■ DIRECTIONS ■
Which lines in the material below contain the string "pixels"? Copy each of those lines, treating uppercase and lowercase as different.

Annotated region listings:
____
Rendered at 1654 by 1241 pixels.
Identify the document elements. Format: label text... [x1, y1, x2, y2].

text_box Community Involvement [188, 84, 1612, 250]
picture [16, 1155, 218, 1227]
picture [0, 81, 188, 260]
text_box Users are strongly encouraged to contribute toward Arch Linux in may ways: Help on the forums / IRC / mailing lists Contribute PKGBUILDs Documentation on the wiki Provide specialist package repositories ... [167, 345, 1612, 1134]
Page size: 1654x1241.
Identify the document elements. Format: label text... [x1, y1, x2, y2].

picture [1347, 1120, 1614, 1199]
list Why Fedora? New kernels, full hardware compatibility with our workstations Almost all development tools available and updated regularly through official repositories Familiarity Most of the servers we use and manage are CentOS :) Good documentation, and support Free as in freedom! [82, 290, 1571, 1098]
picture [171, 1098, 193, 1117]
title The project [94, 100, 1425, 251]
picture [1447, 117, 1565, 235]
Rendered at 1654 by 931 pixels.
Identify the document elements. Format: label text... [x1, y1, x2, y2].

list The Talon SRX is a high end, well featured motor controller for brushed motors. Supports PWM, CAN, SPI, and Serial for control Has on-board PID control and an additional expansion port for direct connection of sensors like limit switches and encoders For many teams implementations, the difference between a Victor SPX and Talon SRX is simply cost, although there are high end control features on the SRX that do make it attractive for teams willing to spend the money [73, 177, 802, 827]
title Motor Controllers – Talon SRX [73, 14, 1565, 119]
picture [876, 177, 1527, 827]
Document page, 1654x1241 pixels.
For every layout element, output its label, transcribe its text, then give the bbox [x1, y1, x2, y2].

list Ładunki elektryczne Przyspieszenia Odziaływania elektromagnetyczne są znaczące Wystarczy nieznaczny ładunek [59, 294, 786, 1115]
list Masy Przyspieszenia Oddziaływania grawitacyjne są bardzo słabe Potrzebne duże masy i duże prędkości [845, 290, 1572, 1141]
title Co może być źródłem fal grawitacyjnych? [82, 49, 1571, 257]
____
■ THE COMPLETED TASK ■
Rendered at 1654 by 1241 pixels.
Rendered at 1654 by 931 pixels.
Document page, 1654x1241 pixels.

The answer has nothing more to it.